Taking the driver's sear in the pile-up of controversy, Cronenberg defended the film recently to a London audience.
"It is not violent. There are no guns, no knives, nobody is beaten to death, nobody is shot," he said. "No matter how rough and strange, (the sex) is all completely consensual by 35-year-olds and not 16-year-olds."
Perhaps, but the British government's Board of Classification has yet to consent to general release of the film.
"I hope they will take into account that we believe there is too much violence and unsuitable material on video today," said Tom Sackville, a member of the British Parliament.
But the problem isn't only a British one.

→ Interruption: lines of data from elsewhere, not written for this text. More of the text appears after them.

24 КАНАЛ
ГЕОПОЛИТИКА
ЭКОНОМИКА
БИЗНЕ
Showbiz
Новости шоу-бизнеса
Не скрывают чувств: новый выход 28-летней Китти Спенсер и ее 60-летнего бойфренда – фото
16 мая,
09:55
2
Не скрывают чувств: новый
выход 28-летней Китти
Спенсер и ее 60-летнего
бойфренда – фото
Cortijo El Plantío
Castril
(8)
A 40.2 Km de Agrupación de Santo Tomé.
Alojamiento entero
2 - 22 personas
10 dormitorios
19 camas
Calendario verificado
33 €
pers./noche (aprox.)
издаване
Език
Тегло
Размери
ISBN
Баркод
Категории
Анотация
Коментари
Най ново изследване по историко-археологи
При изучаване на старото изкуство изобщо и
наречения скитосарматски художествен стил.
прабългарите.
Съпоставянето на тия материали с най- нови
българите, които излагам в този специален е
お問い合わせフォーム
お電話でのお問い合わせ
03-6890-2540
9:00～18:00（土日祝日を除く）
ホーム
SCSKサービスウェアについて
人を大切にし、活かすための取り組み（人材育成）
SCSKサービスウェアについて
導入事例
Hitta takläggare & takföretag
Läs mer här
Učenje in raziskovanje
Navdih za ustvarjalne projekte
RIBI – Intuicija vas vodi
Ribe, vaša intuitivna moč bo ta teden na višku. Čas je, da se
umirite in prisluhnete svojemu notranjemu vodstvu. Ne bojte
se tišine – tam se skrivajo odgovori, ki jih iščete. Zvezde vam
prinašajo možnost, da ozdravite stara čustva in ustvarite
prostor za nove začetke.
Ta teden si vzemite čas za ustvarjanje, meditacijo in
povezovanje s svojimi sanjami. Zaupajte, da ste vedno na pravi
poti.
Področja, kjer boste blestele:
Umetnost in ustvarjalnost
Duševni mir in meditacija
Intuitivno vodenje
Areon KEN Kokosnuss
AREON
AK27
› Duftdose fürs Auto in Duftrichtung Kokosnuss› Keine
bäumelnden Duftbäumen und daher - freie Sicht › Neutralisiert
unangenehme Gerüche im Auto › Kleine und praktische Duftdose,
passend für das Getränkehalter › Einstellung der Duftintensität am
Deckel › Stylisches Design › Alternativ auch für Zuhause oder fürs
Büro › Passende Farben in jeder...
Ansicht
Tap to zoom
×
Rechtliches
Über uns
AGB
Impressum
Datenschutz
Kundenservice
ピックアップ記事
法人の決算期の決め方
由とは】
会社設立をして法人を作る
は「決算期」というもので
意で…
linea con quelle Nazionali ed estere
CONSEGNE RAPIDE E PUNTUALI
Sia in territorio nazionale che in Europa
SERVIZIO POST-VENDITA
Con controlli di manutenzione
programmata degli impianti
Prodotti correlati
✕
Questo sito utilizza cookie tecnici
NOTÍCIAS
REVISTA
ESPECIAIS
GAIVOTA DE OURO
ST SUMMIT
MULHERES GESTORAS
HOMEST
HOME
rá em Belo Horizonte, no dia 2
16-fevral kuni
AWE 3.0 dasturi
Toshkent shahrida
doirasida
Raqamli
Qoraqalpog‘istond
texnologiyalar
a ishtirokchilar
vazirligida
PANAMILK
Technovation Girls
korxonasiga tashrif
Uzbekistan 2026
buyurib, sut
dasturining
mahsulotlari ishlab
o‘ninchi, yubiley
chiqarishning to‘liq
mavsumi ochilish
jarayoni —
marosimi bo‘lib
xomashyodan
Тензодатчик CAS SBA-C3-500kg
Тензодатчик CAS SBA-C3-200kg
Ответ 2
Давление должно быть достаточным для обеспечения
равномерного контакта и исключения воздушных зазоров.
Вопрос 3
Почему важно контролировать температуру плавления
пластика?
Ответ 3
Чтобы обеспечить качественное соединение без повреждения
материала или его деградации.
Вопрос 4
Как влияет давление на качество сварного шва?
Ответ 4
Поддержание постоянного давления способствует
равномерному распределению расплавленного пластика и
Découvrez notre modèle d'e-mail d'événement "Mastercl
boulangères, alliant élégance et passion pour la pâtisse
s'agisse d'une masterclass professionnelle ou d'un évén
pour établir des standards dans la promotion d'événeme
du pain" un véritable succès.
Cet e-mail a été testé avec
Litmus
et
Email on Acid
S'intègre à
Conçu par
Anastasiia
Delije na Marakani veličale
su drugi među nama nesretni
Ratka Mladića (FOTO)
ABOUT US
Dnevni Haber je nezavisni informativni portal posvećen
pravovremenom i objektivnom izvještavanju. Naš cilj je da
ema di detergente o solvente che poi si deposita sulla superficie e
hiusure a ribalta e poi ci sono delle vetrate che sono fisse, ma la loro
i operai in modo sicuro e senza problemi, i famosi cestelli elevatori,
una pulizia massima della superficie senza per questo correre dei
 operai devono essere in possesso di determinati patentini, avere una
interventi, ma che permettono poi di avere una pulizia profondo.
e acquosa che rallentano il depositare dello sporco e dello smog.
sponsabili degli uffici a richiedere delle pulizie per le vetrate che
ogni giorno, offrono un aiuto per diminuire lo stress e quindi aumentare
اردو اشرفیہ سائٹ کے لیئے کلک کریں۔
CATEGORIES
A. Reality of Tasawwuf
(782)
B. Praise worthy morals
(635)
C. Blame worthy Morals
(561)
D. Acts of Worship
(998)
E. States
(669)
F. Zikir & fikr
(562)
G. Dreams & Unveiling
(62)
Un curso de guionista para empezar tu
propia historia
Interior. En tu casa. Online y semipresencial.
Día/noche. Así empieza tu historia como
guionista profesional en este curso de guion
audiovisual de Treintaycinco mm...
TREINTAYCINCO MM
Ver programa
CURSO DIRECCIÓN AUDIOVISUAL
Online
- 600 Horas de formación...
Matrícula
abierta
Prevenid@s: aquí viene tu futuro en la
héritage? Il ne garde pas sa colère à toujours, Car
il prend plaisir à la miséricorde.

In Italy, the film that's being marketed as "beyond pleasure, beyond pain and beyond obsession" is also facing controversy. Officials in Naples want to put the brakes on the film.
The planned October 4 U.S. release of the film came to a screeching halt when Fine Line Features chief Ted Turner said the film "bothered" him and yanked it from the schedule.
That's a move that burns one of "Crash's" stars, Holly Hunter.
"It's beyond 'Crash' now, and we're into an arena where we're talking about our rights," Hunter said. "I think it's a very chilling arena for Ted Turner to be entering when he's speculating about what could be morally reprehensible for the American public."
Upon re-evaluation, Fine Line officials contend "Crash" will open stateside March 21. But after "Crash's" collision course with Turner, Hunter remains skeptical.
"I'm still not exactly sure if 'Crash' will be seen here," Hunter said.
But if it is, a little controversy over the film might mean a traffic back-up at theaters.